**Aim of the exercise**
What lines below contain the word "orange"? Please pull each one out.

**Data excerpts**
--------------------
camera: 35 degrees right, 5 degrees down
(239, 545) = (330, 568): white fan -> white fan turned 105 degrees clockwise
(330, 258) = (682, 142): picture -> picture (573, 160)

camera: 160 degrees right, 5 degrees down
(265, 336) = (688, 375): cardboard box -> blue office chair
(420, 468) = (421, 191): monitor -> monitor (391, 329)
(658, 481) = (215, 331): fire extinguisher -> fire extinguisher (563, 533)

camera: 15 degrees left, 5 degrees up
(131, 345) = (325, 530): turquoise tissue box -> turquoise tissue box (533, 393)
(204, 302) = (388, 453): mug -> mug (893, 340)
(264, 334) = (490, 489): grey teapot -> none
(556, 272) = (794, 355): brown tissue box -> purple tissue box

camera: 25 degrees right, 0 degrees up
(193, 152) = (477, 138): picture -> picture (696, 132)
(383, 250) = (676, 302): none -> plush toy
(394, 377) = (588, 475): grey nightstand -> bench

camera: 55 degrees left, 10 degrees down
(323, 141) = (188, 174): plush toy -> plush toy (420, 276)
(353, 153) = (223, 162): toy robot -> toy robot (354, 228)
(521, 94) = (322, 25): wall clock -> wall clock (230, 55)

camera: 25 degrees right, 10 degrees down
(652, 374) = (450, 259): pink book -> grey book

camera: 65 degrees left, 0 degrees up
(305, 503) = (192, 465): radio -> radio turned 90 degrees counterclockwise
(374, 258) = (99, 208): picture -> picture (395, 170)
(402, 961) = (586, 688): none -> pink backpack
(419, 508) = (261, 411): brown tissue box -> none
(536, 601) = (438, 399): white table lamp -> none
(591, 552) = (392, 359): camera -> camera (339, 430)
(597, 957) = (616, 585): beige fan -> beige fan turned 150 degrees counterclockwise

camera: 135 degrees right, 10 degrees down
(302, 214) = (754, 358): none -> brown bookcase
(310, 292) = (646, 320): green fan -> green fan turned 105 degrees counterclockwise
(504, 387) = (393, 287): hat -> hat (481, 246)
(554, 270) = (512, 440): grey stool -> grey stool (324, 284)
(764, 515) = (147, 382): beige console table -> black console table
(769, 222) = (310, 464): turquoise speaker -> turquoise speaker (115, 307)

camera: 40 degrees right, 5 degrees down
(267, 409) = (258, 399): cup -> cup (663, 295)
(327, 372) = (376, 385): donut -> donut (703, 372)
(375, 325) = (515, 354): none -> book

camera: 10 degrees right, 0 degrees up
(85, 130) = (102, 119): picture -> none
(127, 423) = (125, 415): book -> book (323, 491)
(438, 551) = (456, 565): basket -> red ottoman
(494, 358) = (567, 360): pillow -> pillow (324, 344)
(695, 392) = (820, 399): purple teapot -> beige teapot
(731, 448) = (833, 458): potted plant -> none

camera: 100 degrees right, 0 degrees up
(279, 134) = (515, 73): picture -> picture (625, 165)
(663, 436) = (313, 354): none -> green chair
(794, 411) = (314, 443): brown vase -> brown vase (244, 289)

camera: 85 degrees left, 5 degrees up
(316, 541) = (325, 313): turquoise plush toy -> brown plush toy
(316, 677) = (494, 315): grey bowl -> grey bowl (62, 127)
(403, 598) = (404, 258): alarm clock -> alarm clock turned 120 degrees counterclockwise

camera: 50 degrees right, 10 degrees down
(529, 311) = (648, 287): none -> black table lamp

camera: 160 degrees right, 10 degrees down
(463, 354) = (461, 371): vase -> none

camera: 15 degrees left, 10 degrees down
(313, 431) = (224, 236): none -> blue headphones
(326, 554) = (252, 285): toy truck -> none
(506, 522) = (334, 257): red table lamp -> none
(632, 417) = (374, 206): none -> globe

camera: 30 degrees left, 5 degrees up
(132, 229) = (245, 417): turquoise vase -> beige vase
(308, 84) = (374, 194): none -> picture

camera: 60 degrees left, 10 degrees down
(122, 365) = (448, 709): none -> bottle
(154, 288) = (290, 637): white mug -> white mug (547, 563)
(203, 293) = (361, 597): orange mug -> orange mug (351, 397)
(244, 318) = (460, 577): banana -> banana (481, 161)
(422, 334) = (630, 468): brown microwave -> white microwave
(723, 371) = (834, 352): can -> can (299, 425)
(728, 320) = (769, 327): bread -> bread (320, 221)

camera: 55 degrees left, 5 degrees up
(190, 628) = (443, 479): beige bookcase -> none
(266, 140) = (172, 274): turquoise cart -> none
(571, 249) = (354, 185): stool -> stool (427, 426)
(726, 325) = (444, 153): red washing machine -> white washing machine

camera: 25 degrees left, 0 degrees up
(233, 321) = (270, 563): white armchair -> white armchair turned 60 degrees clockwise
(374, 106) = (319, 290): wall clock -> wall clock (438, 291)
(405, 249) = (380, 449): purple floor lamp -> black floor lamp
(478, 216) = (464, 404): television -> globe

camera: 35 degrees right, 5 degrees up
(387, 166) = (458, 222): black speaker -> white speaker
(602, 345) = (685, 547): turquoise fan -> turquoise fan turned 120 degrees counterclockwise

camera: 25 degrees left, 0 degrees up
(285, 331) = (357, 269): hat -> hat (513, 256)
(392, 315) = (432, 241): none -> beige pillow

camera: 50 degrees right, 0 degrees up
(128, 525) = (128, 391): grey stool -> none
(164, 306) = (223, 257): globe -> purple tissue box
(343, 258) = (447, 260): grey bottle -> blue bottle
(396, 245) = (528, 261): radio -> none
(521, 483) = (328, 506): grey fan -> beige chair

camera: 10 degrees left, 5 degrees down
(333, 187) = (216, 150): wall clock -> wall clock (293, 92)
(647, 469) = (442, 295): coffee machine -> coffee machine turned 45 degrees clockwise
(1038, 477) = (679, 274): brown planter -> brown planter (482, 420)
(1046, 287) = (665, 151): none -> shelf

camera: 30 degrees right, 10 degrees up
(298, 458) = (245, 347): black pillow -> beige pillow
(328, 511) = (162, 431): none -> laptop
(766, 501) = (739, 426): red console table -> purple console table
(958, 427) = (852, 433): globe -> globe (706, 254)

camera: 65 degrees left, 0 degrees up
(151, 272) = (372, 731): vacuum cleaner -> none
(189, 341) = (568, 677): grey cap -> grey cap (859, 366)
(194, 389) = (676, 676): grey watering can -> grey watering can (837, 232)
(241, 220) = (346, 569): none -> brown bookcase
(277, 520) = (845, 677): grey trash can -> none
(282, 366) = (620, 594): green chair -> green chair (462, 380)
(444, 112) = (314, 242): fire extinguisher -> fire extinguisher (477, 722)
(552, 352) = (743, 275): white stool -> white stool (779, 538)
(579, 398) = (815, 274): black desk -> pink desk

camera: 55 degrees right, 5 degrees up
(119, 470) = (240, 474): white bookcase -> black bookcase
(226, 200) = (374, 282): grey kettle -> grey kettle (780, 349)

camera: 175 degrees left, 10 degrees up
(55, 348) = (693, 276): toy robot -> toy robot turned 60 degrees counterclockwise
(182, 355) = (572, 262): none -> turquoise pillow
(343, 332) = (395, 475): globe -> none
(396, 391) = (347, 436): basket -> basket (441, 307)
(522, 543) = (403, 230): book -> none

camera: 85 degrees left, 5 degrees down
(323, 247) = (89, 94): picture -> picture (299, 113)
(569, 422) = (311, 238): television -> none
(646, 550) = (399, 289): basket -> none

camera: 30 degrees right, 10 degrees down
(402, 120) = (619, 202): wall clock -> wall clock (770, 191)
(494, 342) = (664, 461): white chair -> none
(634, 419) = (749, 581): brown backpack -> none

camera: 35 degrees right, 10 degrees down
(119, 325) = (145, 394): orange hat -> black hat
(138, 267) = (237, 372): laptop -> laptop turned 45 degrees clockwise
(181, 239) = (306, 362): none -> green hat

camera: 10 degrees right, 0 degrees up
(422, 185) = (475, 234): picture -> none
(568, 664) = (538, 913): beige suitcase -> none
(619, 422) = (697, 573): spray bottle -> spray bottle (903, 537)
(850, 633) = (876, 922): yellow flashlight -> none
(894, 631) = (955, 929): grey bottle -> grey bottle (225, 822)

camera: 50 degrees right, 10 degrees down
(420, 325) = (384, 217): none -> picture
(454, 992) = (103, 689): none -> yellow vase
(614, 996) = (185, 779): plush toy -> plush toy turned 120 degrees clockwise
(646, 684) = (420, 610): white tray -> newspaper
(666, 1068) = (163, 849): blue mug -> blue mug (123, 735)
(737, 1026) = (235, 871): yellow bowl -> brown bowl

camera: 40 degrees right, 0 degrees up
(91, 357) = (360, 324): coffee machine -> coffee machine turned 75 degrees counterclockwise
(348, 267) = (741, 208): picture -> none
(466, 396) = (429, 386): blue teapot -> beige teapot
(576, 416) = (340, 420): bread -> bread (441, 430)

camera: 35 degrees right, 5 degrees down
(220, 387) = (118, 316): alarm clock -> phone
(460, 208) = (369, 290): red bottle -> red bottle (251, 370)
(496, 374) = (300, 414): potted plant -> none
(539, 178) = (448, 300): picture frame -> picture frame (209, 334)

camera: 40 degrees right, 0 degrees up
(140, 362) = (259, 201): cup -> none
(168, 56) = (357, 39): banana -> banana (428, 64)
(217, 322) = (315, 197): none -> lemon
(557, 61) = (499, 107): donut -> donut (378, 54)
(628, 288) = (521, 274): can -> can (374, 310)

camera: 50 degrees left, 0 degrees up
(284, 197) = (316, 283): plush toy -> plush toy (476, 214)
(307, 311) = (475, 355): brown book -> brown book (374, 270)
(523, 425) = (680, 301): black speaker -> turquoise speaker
--------------------
**Exercise solution**
(203, 293) = (361, 597): orange mug -> orange mug (351, 397)
(119, 325) = (145, 394): orange hat -> black hat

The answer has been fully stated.